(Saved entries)
——————
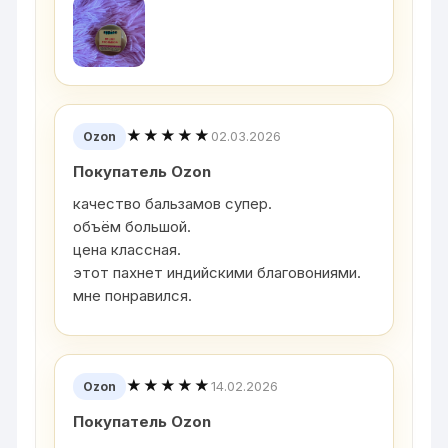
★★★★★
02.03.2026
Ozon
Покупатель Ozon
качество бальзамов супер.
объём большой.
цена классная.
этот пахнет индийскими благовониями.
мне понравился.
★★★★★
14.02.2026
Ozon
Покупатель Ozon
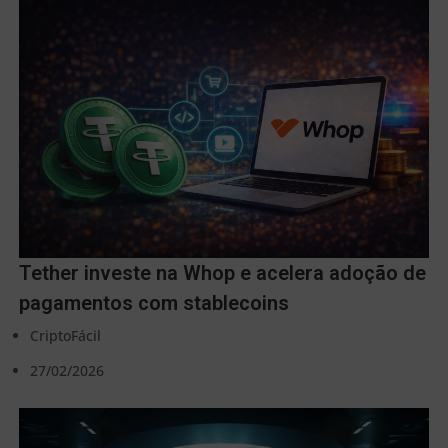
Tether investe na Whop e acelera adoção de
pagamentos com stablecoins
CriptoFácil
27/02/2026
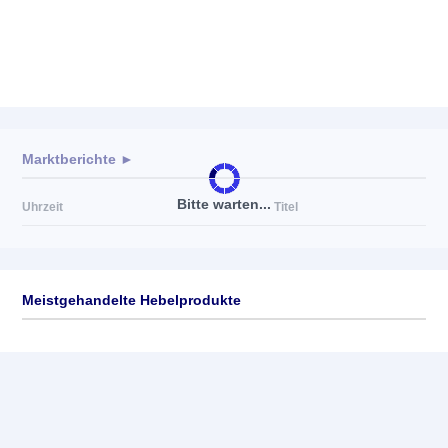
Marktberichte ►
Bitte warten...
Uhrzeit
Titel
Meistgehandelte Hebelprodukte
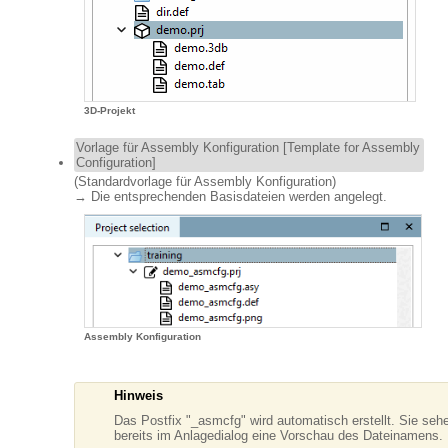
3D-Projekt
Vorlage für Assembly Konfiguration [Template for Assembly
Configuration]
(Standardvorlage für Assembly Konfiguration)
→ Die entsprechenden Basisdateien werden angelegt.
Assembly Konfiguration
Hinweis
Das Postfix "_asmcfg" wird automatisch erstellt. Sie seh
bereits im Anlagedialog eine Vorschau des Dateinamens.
——————
* [WHAT IS REQUIRED]
Convert the text from all the records above into a numbered list with one line per item, skipping any blank lines and leaving the pictures out.

* [FINISHED EXERCISE]
1. ★★★★★
2. 02.03.2026
3. Ozon
4. Покупатель Ozon
5. качество бальзамов супер.
6. объём большой.
7. цена классная.
8. этот пахнет индийскими благовониями.
9. мне понравился.
10. ★★★★★
11. 14.02.2026
12. Ozon
13. Покупатель Ozon
14. Tether investe na Whop e acelera adoção de
15. pagamentos com stablecoins
16. CriptoFácil
17. 27/02/2026
18. Marktberichte ►
19. Bitte warten...
20. Uhrzeit
21. Titel
22. Meistgehandelte Hebelprodukte
23. 3D-Projekt
24. Vorlage für Assembly Konfiguration [Template for Assembly
25. Configuration]
26. (Standardvorlage für Assembly Konfiguration)
27. → Die entsprechenden Basisdateien werden angelegt.
28. Assembly Konfiguration
29. Hinweis
30. Das Postfix "_asmcfg" wird automatisch erstellt. Sie seh
31. bereits im Anlagedialog eine Vorschau des Dateinamens.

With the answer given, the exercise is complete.